Nephrolithiasis is a common disease affecting almost all populations, with an increasing prevalence over the past decades. Previous studies revealed several functional polymorphisms associated with ...the pathogenesis of nephrolithiasis. However, data on Asian populations are limited. In this study, three candidate polymorphisms were selected from previous studies to investigate the correlations with nephrolithiasis in a Taiwanese population. In total, 454 nephrolithiasis patients were recruited from Kaohsiung Medical University Hospital, with SNP frequency for 1513 subjects of general population from the Taiwan Biobank (TWB) as a genotypic reference.
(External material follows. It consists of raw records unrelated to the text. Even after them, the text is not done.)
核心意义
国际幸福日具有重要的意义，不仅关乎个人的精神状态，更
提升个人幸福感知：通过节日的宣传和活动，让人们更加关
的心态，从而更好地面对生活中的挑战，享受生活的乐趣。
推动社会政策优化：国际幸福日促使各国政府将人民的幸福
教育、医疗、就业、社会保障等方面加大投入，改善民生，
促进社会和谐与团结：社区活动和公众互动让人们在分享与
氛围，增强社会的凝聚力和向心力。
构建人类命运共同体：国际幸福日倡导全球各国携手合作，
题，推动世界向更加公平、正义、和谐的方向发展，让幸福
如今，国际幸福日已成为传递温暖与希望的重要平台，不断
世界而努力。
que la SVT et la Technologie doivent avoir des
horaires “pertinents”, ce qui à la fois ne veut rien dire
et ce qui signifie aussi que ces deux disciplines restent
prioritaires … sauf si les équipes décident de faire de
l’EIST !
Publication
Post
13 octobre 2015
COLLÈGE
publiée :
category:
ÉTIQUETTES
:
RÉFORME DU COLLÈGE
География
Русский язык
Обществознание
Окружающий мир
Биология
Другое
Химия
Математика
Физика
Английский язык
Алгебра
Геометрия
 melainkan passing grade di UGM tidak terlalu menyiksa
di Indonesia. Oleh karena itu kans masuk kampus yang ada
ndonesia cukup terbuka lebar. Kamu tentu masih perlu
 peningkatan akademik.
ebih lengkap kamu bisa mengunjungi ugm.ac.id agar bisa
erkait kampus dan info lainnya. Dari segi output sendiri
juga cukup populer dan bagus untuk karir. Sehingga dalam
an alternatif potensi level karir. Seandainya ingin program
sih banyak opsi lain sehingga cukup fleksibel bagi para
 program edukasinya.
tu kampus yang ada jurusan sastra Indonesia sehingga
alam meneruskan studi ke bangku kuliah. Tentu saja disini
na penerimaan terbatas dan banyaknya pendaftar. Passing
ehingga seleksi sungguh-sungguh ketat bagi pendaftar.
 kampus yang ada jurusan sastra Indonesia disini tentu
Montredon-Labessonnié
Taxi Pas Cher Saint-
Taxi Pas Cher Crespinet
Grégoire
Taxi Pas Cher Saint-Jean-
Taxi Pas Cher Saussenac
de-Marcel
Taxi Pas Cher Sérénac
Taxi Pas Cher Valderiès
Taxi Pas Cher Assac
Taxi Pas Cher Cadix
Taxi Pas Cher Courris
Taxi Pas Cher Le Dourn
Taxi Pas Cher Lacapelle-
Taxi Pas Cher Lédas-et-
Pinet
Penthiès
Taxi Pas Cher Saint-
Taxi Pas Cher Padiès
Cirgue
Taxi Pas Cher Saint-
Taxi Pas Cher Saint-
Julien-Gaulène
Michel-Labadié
Results revealed that subjects with minor TT genotype at rs1256328 (alkaline phosphatase, liver/bone/kidney (ALPL)) have higher susceptibility to nephrolithiasis (odds ratio (OR) = 2.03, p = 0.0013). In addition, subjects carrying the minor AA genotype at rs12654812 (regulator of G protein signaling 14 (RGS14)) have higher susceptibility to nephrolithiasis (OR = 1.91, p = 0.0017). Among nephrolithiasis patients, subjects with GG at rs7627468 (calcium-sensing receptor (CASR)) have lower pH level in urine (p = 0.0088). Importantly, rs7627468 is associated with the expressions of IQCB1 and EAF2. rs12654812 could influence the expression of RGS14 itself, MXD3, and FGFR4. In summary, this study successfully validated the genetic roles of rs1256328 and rs12654812 in human nephrolithiasis.